Work task 1: Using the article on the Audit Commission report below, reproduce the text between "Confusion still exists" and "the council tax.", inclusive, substituting "Criminal Investigation Department" for "CID".
Work task 2: Translate this sentence from the article on the Audit Commission report below into French: "Councils are increasingly open to fraud."

[Supplied passage — start]

Finance watchdog prescribes cure for `unhealthy' NHS

CHRIS BLACKHURST

Westminster Correspondent

National Health Service chiefs need to do more to improve relations between doctors and financial managers, it was claimed yesterday.

Sir David Cooksey, retiring chairman of the Audit Commission - the public finance review body - used the publication of the body's annual report to attack the way the NHS is run.

After paying tribute to efforts by staff to grapple with service reforms, he said: "What is not so healthy in today's NHS is the relationship between clinicians and managers. It is here that most effort will be required over the next few years."

Sir David said that both sides needed to pay more attention to the other. "The role of management needs to be developed in conjunction with the clinical role; clinicians need in some cases to come to terms with economic and organisational reality."

Sir David, who is also a director of the Bank of England and Wellcome Trust, pleaded: "The two groups must come together to agree protocols, to carry out meaningful clinical audit, to apply the results of research and to challenge the cost-effectiveness of both new and established procedures and treatments."

During the past year, the commission had made a series of studies into the NHS. These showed that: in some hospitals doctors spend much of their time working alone in operating theatres performing operations beyond their competence; despite efforts by the Government to wind down old, large psychiatric hospitals and to put patients into the community, many remain open with ever-increasing costs; and in the wake of scandals at Wessex and West Midlands Regional Health Authorities, the systems designed to prevent fraud within the NHS are weak.

Turning to the police, the commission called for greater integration of crime recording, analysing patterns of crime and intelligence. At present, only 11 per cent of forces had such a system but if more followed suit, said the commission, "major breakthroughs in targeting serious and prolific criminals may be possible".

Confusion still exists about the role of the CID and the type of crime it deals with. Police could do more to avoid duplicating responses to crimes such as burglary. They should make better use of information technology. Twenty per cent of police forces still do not have, and do not plan to have, computerised crime records.

In a glowing farewell to local government, Sir David appeared to counter Conservative claims that Labour-dominated councils are poor financial managers and are inefficient. Councils have coped successfully with huge reforms such as the scrapping of the rates and the introduction of the community charge and its replacement with the council tax.

"That local authorities have coped successfully with all these changes - while at the same time making great strides in improving the quality of their services, making them more customer-focused and delivering them more efficiently - says a great deal for the vitality of local government."

He acknowledged that not all authorities have embraced competitive tendering "to develop cost-effective services which respond to citizens' needs".

Councils are increasingly open to fraud. A total of 83,000 cases of fraud, worth pounds 34m, were detected in 1993/94. Of those, 98 per cent involved abuse of the housing benefits system. Other council payments are also vulnerable. Fraud involving student grants increased tenfold to pounds 2.3m and fraudulent claims of home renovation payments doubled to pounds 1.1m.

[Supplied passage — finish]
[Extracted entries — start]

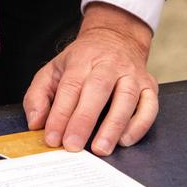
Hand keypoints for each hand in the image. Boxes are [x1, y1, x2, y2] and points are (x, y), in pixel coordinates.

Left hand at [23, 2, 158, 156]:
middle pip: (97, 90)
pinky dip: (140, 124)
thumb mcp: (53, 69)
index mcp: (82, 59)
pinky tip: (125, 140)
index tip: (52, 138)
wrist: (115, 37)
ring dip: (113, 125)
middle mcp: (109, 64)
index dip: (60, 114)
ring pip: (126, 98)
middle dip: (84, 120)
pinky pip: (149, 106)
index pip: (70, 86)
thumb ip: (38, 95)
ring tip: (100, 149)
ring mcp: (132, 74)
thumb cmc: (82, 61)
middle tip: (73, 146)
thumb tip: (36, 122)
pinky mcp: (150, 86)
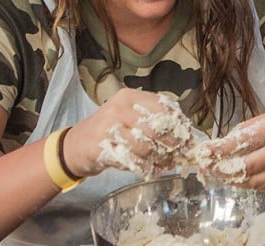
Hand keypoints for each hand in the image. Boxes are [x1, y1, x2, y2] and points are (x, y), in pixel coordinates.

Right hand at [63, 88, 198, 178]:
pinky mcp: (101, 147)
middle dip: (172, 143)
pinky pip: (131, 160)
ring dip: (160, 158)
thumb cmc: (110, 129)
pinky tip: (152, 169)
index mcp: (129, 96)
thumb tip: (188, 135)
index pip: (162, 105)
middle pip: (156, 127)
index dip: (179, 122)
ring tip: (167, 163)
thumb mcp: (131, 116)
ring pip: (145, 146)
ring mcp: (108, 127)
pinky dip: (145, 167)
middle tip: (180, 154)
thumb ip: (155, 120)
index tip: (189, 136)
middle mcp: (119, 108)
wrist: (76, 144)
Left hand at [196, 112, 264, 189]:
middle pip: (247, 165)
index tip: (205, 152)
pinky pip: (261, 187)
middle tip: (207, 167)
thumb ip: (243, 131)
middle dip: (222, 168)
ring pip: (253, 181)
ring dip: (231, 179)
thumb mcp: (264, 119)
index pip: (244, 141)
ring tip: (218, 174)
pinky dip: (244, 184)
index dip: (222, 149)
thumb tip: (218, 146)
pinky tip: (234, 178)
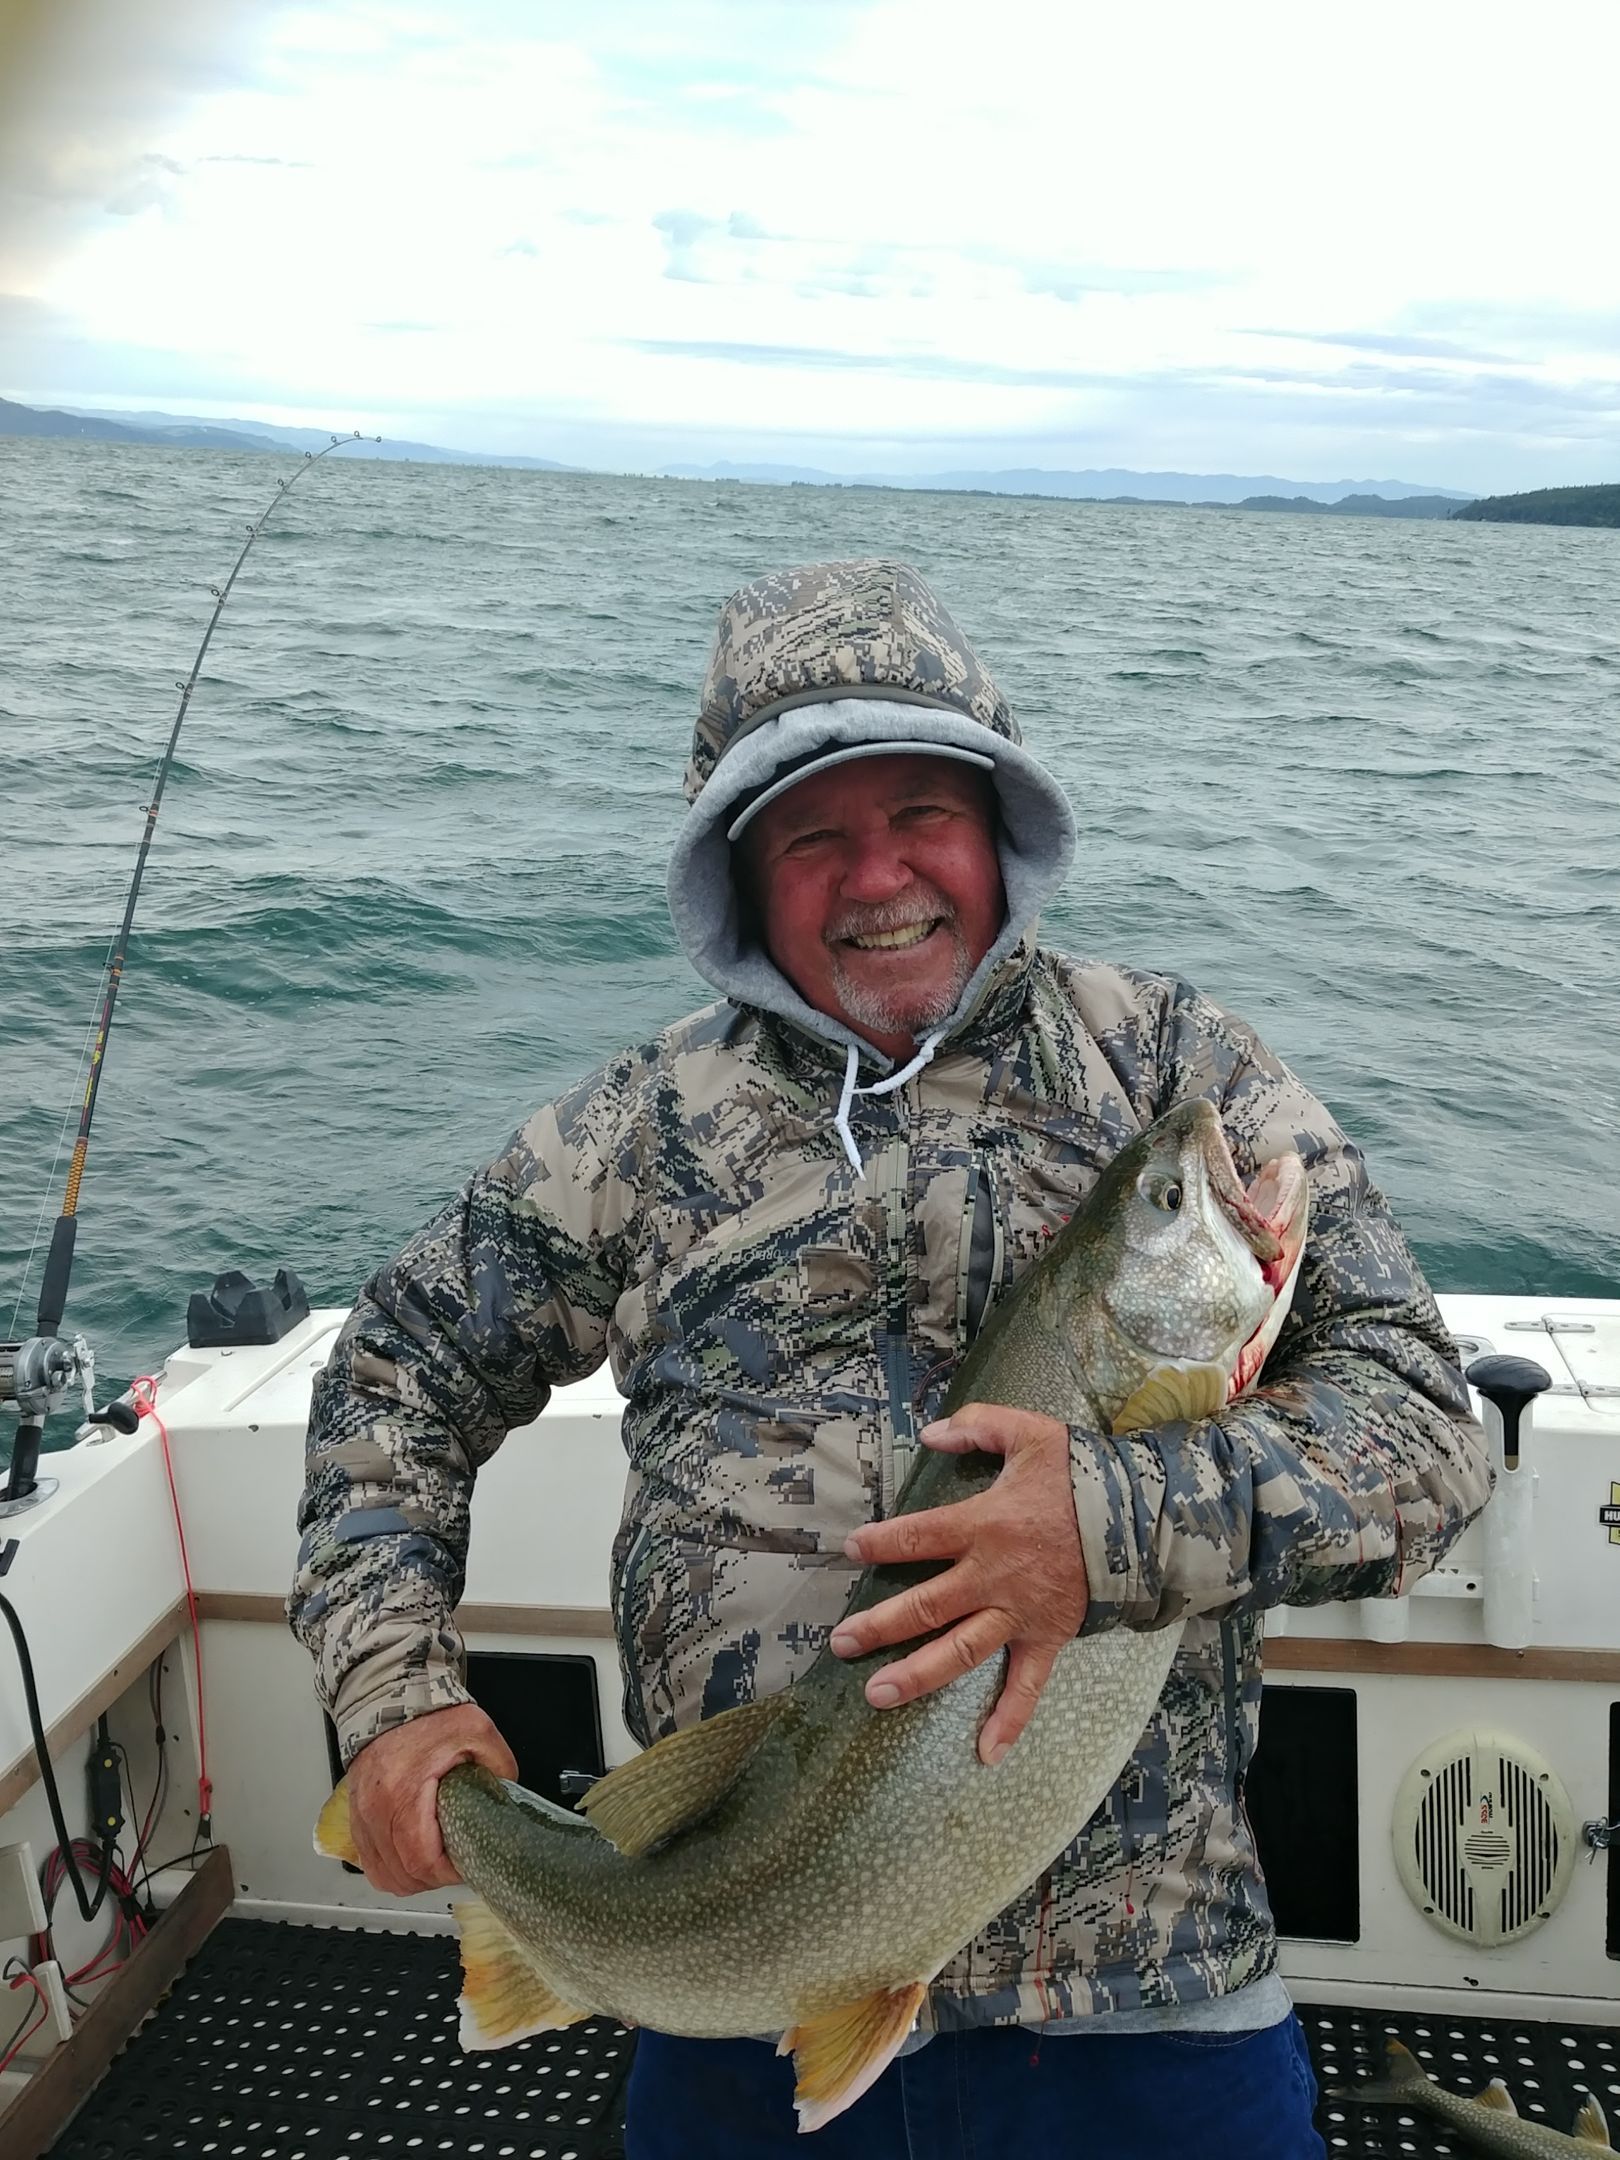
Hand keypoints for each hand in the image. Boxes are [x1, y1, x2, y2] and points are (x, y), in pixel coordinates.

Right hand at [347, 1701, 517, 1894]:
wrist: (388, 1697)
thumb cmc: (426, 1715)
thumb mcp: (477, 1730)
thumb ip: (499, 1763)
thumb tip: (510, 1795)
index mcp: (403, 1793)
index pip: (421, 1860)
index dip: (448, 1872)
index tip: (466, 1863)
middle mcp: (375, 1810)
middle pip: (402, 1875)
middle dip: (434, 1879)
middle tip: (456, 1866)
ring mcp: (362, 1815)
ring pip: (383, 1875)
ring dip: (411, 1880)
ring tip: (436, 1866)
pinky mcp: (356, 1816)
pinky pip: (369, 1861)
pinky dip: (390, 1870)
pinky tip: (410, 1862)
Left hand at [829, 1405, 1087, 1765]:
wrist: (1145, 1519)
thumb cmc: (1083, 1476)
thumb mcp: (1031, 1433)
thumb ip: (978, 1427)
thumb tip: (931, 1434)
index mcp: (985, 1525)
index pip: (918, 1536)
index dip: (881, 1543)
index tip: (851, 1550)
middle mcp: (993, 1576)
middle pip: (925, 1605)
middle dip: (879, 1625)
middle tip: (842, 1643)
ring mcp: (1019, 1613)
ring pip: (960, 1651)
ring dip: (917, 1675)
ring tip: (876, 1695)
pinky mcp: (1048, 1637)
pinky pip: (1027, 1685)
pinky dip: (1009, 1719)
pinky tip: (986, 1753)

[Extracted entries — finish]

Exercise result 1:
Confusion still exists about the role of the Criminal Investigation Department and the type of crime it deals with. Police could do more to avoid duplicating responses to crimes such as burglary. They should make better use of information technology. Twenty per cent of police forces still do not have, and do not plan to have, computerised crime records.

In a glowing farewell to local government, Sir David appeared to counter Conservative claims that Labour-dominated councils are poor financial managers and are inefficient. Councils have coped successfully with huge reforms such as the scrapping of the rates and the introduction of the community charge and its replacement with the council tax.

Exercise result 2: Les conseils municipaux sont de plus en plus exposés à la fraude.